WHAT TO WORK ON: Of the entries below, return exactly those lines that fall between the one containing "hand, classy person-style." and the one containing "and relapse prevention", the two end lines included.

====== GIVEN RECORDS

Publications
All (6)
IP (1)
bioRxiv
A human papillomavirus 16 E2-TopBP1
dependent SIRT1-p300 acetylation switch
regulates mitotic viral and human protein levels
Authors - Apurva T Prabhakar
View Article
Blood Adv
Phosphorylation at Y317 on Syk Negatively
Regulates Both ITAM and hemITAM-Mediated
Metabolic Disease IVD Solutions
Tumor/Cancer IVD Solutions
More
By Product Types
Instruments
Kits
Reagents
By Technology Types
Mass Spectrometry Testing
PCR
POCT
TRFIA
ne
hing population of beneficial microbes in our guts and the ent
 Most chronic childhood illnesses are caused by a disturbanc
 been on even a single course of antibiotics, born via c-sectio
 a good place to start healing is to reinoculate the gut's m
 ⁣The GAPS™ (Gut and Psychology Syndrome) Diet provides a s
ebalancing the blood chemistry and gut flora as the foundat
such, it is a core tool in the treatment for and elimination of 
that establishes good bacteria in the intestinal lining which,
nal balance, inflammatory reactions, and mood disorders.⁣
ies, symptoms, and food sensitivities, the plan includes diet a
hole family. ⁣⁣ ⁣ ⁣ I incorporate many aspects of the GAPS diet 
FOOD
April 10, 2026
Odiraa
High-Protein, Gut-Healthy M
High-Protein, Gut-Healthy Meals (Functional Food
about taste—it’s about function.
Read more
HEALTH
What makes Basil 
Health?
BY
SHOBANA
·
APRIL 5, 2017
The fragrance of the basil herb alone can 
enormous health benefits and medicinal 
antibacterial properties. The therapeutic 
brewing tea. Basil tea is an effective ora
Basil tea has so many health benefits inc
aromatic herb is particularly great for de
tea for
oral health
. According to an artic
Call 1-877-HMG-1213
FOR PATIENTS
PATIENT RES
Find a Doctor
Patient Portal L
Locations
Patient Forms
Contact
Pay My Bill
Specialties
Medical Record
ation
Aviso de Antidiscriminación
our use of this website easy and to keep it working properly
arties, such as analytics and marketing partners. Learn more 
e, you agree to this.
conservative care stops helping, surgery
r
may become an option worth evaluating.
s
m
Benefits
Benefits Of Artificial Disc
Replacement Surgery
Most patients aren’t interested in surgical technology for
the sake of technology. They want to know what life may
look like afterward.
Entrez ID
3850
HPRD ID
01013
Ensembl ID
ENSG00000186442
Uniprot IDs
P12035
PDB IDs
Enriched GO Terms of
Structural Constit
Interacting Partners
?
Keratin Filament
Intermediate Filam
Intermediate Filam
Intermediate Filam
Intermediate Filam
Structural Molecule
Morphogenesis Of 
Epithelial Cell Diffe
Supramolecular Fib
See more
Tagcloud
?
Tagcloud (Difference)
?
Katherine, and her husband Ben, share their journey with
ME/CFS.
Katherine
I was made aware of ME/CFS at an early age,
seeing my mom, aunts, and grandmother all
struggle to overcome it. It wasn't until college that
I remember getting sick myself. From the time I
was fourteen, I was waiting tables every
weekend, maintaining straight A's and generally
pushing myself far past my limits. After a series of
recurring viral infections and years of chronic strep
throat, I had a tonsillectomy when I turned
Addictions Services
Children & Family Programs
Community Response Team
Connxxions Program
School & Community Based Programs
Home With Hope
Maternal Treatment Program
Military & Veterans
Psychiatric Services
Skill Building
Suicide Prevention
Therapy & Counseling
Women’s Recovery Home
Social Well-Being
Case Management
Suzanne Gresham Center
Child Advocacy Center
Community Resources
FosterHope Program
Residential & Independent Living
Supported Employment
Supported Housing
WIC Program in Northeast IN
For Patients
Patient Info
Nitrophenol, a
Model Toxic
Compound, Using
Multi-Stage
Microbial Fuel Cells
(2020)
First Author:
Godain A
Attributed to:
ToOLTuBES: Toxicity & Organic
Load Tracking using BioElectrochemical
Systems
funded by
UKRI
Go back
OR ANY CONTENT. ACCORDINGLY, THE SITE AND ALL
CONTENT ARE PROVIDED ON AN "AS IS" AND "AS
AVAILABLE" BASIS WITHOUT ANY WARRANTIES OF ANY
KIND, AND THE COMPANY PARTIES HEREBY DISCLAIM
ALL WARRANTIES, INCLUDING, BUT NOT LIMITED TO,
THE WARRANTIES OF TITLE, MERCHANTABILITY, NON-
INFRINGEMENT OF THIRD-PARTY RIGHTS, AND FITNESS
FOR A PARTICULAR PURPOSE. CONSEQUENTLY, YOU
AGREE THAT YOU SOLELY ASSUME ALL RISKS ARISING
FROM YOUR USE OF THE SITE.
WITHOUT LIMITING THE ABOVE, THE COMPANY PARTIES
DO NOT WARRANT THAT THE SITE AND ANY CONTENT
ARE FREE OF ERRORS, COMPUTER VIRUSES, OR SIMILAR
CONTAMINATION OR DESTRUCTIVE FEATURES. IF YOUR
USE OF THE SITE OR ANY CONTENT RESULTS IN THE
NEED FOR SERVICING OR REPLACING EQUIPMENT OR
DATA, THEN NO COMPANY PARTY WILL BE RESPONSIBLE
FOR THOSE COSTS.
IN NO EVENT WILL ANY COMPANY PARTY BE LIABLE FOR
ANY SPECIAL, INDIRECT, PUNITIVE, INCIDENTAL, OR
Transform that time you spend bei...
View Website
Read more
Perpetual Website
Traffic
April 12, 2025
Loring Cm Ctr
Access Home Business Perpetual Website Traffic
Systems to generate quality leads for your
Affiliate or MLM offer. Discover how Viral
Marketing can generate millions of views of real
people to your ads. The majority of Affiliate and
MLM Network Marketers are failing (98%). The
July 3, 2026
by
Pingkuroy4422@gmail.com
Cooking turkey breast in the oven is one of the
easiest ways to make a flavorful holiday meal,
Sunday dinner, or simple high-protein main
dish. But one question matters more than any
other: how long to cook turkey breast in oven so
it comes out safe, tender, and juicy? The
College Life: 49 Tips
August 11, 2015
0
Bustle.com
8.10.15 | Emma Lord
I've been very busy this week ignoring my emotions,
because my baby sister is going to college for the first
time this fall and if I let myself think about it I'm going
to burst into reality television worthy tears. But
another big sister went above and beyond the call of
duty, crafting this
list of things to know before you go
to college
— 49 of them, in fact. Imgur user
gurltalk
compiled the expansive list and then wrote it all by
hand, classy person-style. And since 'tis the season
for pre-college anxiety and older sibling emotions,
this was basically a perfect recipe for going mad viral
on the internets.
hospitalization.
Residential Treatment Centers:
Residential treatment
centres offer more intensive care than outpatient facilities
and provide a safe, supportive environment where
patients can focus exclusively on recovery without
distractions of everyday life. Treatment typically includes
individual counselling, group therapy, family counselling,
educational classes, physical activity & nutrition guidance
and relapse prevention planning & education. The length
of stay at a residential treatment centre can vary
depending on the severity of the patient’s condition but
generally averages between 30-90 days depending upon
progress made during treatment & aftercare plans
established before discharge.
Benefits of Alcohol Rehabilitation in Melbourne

============

SOLVED PROBLEM:
hand, classy person-style. And since 'tis the season
for pre-college anxiety and older sibling emotions,
this was basically a perfect recipe for going mad viral
on the internets.
hospitalization.
Residential Treatment Centers:
Residential treatment
centres offer more intensive care than outpatient facilities
and provide a safe, supportive environment where
patients can focus exclusively on recovery without
distractions of everyday life. Treatment typically includes
individual counselling, group therapy, family counselling,
educational classes, physical activity & nutrition guidance
and relapse prevention planning & education. The length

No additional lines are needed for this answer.